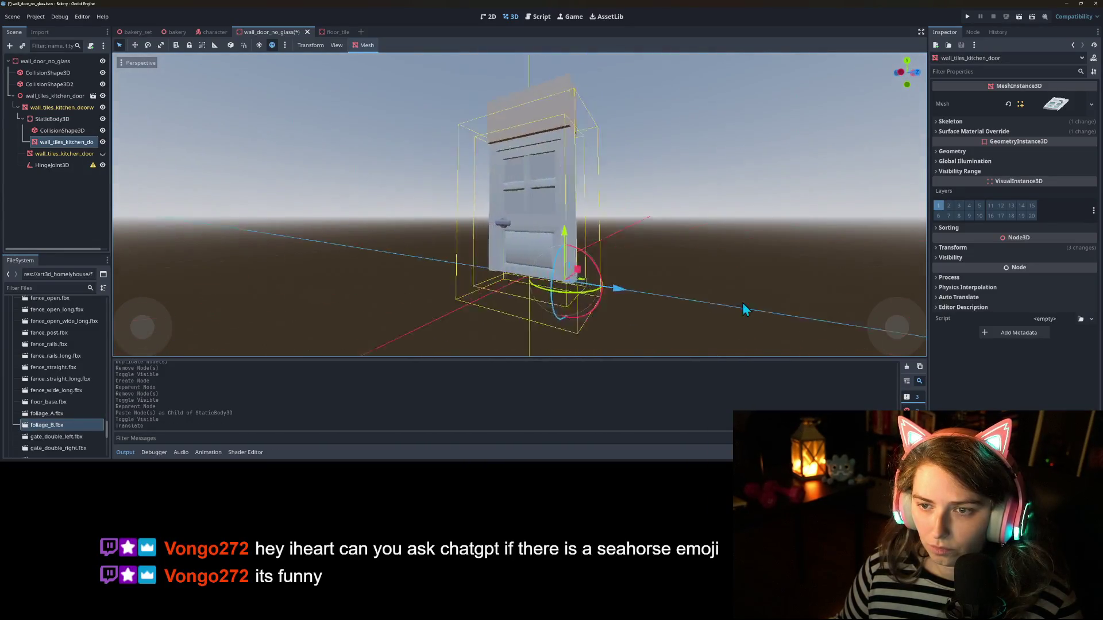
scroll(583, 266, up, 3)
mouse_move(583, 266)
mouse_down()
mouse_move(609, 307)
mouse_move(569, 322)
mouse_move(674, 328)
mouse_move(580, 321)
mouse_move(615, 311)
mouse_up()
click(52, 119)
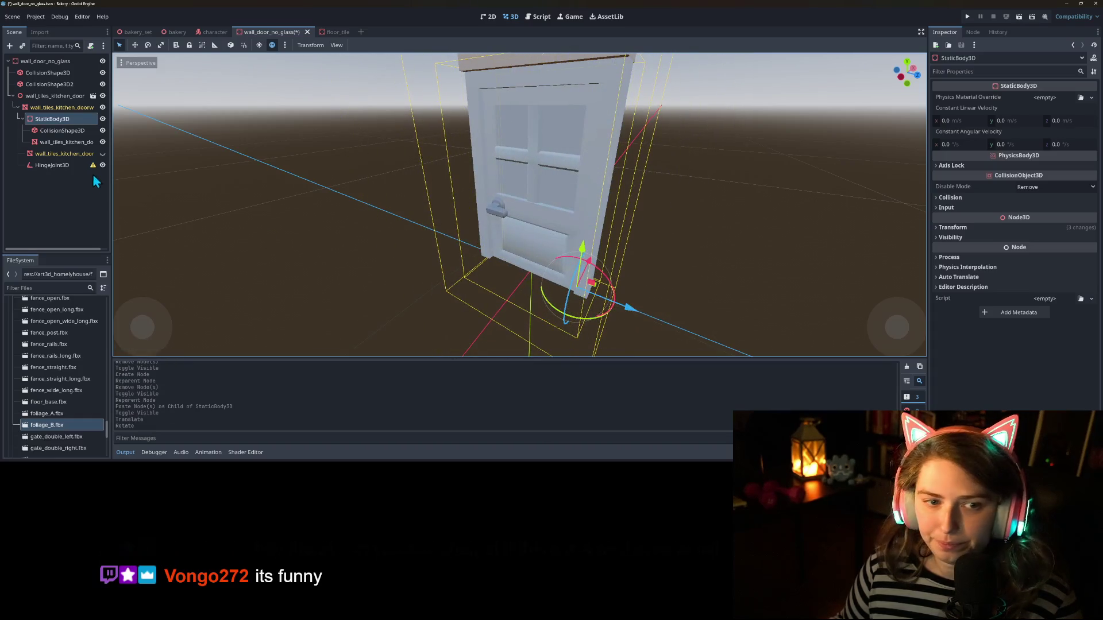
click(62, 130)
Step: Narrow the door's collision box along X in the front view
key(KP_1)
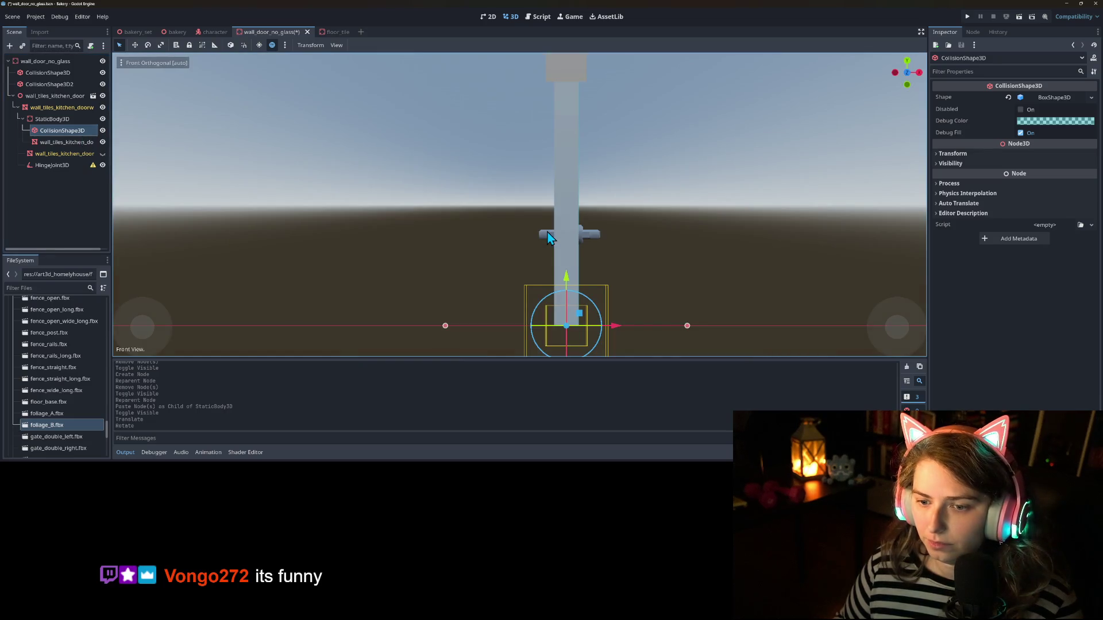
scroll(560, 258, down, 6)
scroll(571, 279, up, 3)
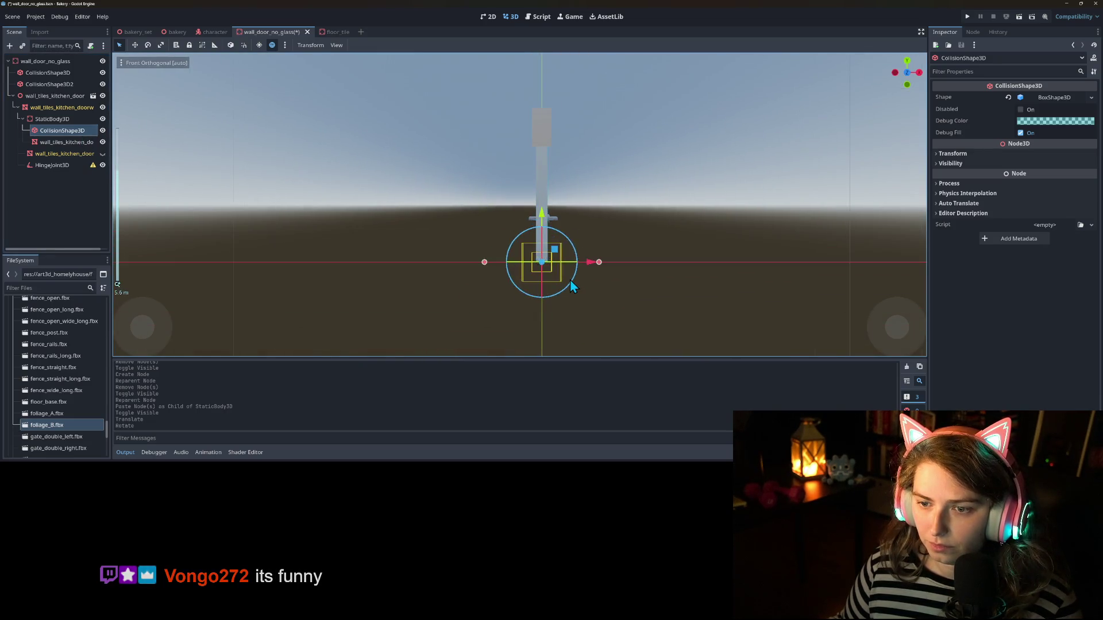
scroll(570, 280, up, 3)
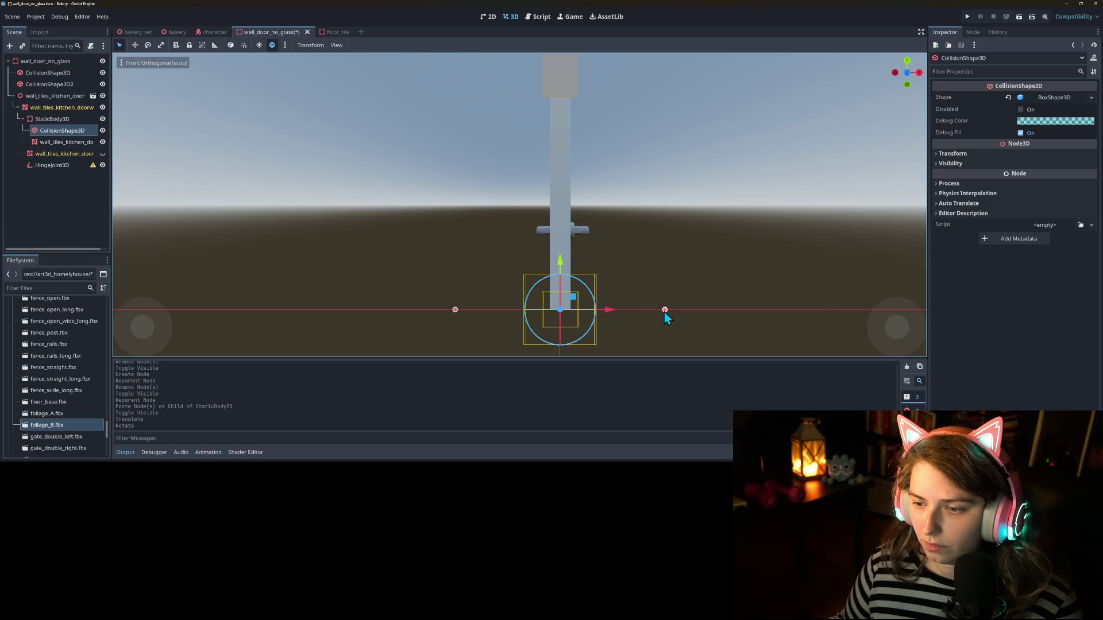
mouse_move(665, 310)
mouse_down()
mouse_move(634, 316)
mouse_move(675, 312)
mouse_up()
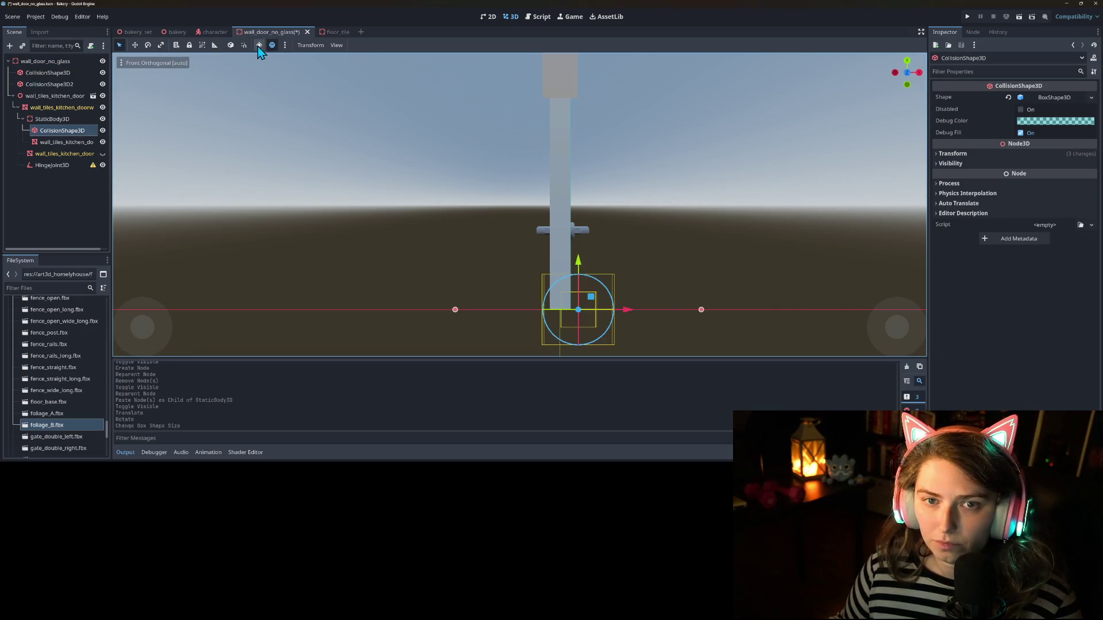
scroll(371, 258, down, 3)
__________________________________________________
> _Task description_
Match on "scroll" and report each line of the data above that has it.

> _Solution for this task_
scroll(583, 266, up, 3)
scroll(560, 258, down, 6)
scroll(571, 279, up, 3)
scroll(570, 280, up, 3)
scroll(371, 258, down, 3)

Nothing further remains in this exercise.